И с тем сорвал с глаза чёрную повязку. Глаз был совершенно здоров.
— Теперь узнаешь, ты, палач?
На помощь звать было бессмысленно. За дверьми наяривали во всю мочь, криков никто не услышал бы. Были у схваченного и особые причины не поднимать шума.
— Да в чём дело? Чем я тебе не угодил? Чего ты бросаешься на меня?
— Чем не угодил? — повторил напавший и так скрипнул зубами, что Шарвёльди мороз подрал по коже. Ужасный звук — этот скрежет зубовный. — Чем не угодил? И ты ещё спрашиваешь?
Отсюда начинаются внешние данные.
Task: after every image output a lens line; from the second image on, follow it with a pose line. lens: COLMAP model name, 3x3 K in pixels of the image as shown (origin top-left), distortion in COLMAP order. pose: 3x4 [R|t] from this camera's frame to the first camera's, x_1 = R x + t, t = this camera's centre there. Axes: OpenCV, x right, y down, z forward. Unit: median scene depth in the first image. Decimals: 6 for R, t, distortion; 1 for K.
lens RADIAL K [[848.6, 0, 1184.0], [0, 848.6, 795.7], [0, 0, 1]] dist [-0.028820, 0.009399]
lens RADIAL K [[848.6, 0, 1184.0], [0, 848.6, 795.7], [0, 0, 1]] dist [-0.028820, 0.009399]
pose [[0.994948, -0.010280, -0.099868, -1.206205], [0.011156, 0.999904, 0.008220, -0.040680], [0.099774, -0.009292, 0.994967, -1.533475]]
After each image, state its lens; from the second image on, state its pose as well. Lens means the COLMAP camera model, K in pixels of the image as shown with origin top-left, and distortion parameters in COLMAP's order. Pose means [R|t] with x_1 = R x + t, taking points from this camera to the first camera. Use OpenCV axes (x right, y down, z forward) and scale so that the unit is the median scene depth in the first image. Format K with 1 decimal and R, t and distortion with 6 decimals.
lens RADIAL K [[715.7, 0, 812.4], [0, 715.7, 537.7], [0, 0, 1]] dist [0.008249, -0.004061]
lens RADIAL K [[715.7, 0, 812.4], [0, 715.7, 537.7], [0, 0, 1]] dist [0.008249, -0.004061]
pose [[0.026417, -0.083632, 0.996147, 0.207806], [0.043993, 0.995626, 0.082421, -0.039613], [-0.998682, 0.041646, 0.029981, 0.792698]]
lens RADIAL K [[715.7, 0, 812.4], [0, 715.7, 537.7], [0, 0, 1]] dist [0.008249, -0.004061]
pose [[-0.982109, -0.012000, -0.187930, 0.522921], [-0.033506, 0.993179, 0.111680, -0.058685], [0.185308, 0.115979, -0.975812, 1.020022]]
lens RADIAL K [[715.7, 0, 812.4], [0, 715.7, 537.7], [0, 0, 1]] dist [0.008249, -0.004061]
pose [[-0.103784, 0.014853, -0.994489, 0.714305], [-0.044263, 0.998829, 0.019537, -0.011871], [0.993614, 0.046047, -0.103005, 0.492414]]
Не ты, что ли, ограбил меня?
— Я? Ограбил? Опомнись! Отпусти моё горло. Я и так в твоих руках. Давай поговорим спокойно! Что с тобой?
— Что со мной? Да не прикидывайся! Не видел, что ли, позавчера вечером этот шикарный фейерверк? Как стог за рощей горел, а потом порохом разметало огонь и не осталось у дурня Котофея ничего, кроме большой чёрной ямы.
— Это я видел.
— Ты и поджёг! — зверем взревел цыган, высоко занося блистающий нож.
— Ну-ну, Котофей! Приди в себя. Зачем мне было поджигать?